Inilah kabar yang cukup menggembirakan kita. Sekarang ini, mana sih obyek wisata (yang kalau dikelola secara serius) tidak mendatangkan wisatawan/ti? Sadar atau tidak, perilaku manusia modern yang suka narsis di media sosial (melalui foto-fotonya tentu) telah membawa dampak yang amat luar biasa bagi perkembangan obyek wisata. Lihatlah Gunungkidul, salah kabupaten tertinggal dan miskin di DIY lima-sepuluh tahun yang lalu. Kini, siapa sih yang kalau ke Jogja tak mau ke Gunungkidul?

Ini yang seharusnya diperhatikan pemerintah daerah dan masyarakat yang wilayahnya sangat potensial untuk menjadi obyek wisata. Pemerintah daerah harus menyadari bahwa masyarakatnya banyak yang stres, frustasi, dan depresi (karena berbagai persoalan hidup yang kian bangsat ini), sehingga diperlukanlah ketersediaan obyek wisata yang terjangkau baik dari segi jarak maupun harga.
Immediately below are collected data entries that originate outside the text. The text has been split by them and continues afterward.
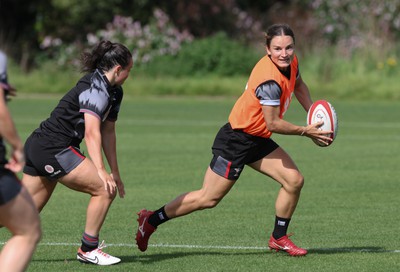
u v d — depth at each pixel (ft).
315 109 79.25
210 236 91.04
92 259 76.64
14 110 242.99
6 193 54.49
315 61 319.27
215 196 79.15
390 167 144.77
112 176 77.92
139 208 108.47
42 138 74.13
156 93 302.66
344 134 194.18
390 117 233.55
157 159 153.69
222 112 245.04
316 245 86.48
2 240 88.63
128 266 76.54
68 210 106.83
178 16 364.58
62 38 363.97
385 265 77.20
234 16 375.45
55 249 84.07
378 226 96.43
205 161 151.33
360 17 351.05
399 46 332.60
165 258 80.07
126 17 358.23
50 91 307.99
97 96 73.10
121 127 206.28
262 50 338.34
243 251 83.41
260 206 109.70
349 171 140.26
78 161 74.13
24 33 379.35
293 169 78.79
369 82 302.45
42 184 75.82
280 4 403.95
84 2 354.33
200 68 325.62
Karena selain dapat menghilangkan rasa-rasa mematikan itu, obyek wisata juga dapat dijadikan sebagai tempat untuk berfoto ria, sehingga mereka dapat nge-post di media sosial, di-like, dikomentari, dan secara perlahan akan naik status sosialnya. Dampak jangka panjangnya, akan semakin majulah tempat-tempat wisata di Indonesia.

“Zis zis, bangun. Sudah jam 7, subuhan!” Teriak seorang teman membangunkan tidur nyenyak saya.